I think you're mistaking "enhancing" for "amplifying".

"Enhance" (to take the Merriam-Webster definition, which is consistent with others) is "to increase or improve in value, quality, desirability, or attractiveness"

Since it is refining the light so that parts of the spectrum that reduce clarity are filtered out, they are, indeed, enhancing.

Avatar
Rendel Harris replied to IanGlasgow | 2 years ago
3 likes

Well, when I put them on everything is clearer and brighter than without them; call them vision enhancing if you like, they're certainly invaluable.

Avatar
IanGlasgow replied to Rendel Harris | 2 years ago
0 likes

Rendel Harris wrote:

Well, when I put them on everything is clearer and brighter than without them; call them vision enhanacing if you like, they're certainly invaluable.

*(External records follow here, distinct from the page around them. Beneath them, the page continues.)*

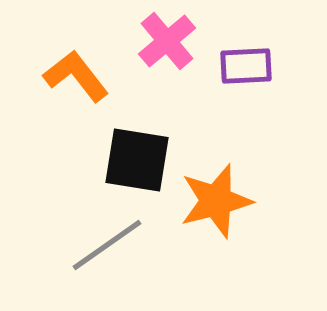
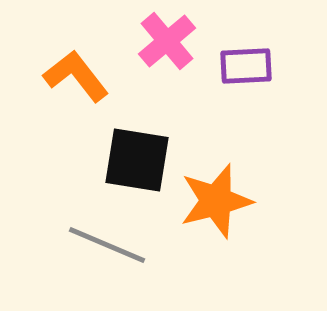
gray line: rotated 58 degrees clockwise
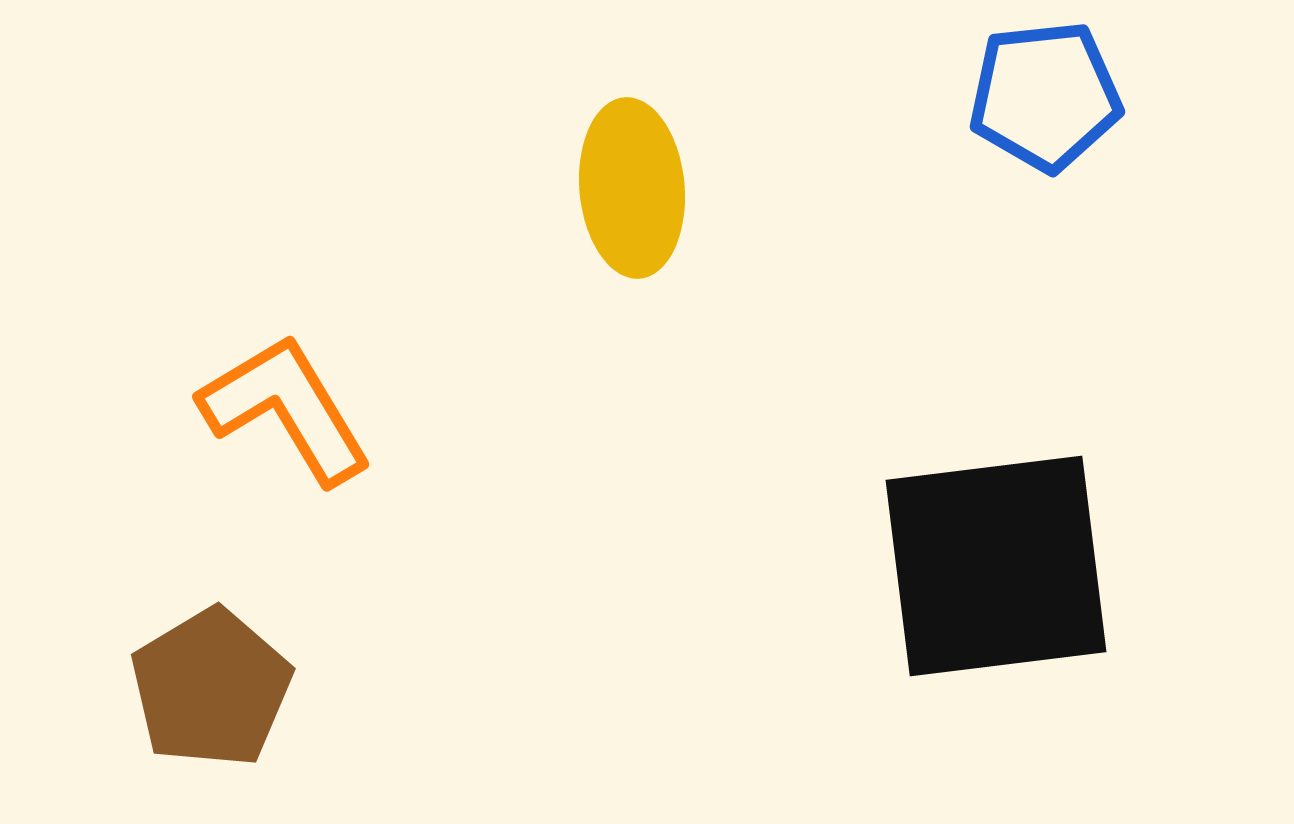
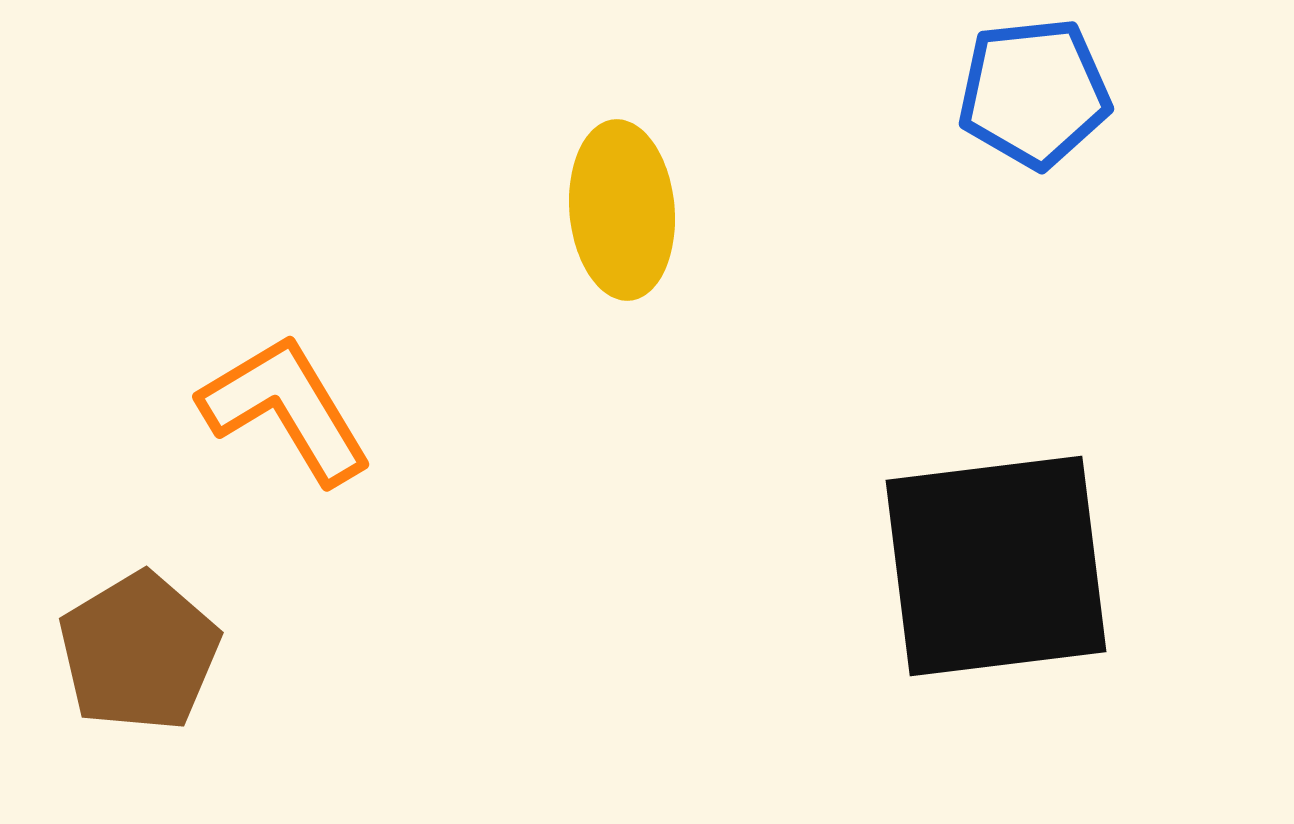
blue pentagon: moved 11 px left, 3 px up
yellow ellipse: moved 10 px left, 22 px down
brown pentagon: moved 72 px left, 36 px up
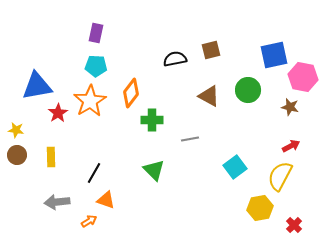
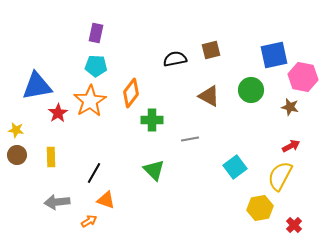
green circle: moved 3 px right
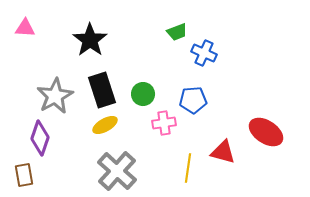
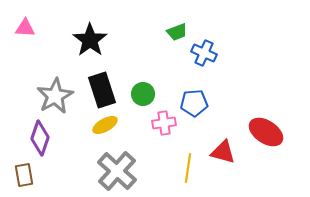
blue pentagon: moved 1 px right, 3 px down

It's not brighter; they're filtering out light so LESS light is reaching your eyes. There's an argument that coloured lenses can increase or decrease contrast which might be why they're making things seem clearer (and perhaps seem brighter).
It's very subjective and the evidence for them seems pretty poor, but some people find they help (no idea how much is real and how much is placebo effect).

Avatar
Rendel Harris replied to IanGlasgow | 2 years ago
1 like

Re placebo effect, slight anecdata: I first tried this type of lens when I was playing cricket and I was saying how I found it difficult to find glasses that would stay on when running about (this was long ago, before sports glasses were ubiquitous). A teammate offered me his Oakleys to try and I put them on without him telling me anything about the lens and I was amazed how a grey day was transformed in terms of brightness and clarity (where I was expecting the opposite). Hard to see how there could have been a placebo effect there. Anyway, they work for me which is all that matters in the end.

Avatar
mdavidford replied to IanGlasgow | 2 years ago
1 like

You're only considering one part of the system, though. The other part is the eye, which will respond to that filtering out of light across the field of vision by allowing more of it in. And if you've enhanced the contrast, that will mean (within limits) that the brighter areas are brighter in terms of what's actually received - same total light, concentrated more into those brighter regions.

Avatar
EddyBerckx | 2 years ago
4 likes

Pretty much the only thing I saw on that snoozefest was that performance and wow, cheers mate. 

And Holden? Never has someone so untalented been in charge of giving votes on a talent show...

Avatar
squidgy replied to EddyBerckx | 2 years ago
5 likes

I can imagine in decades to come seeing her head in a jar , Futurama style, still spouting  rubbish. In fact I can imagine all 4 talking heads lined up on that table spouting the  same old rubbish.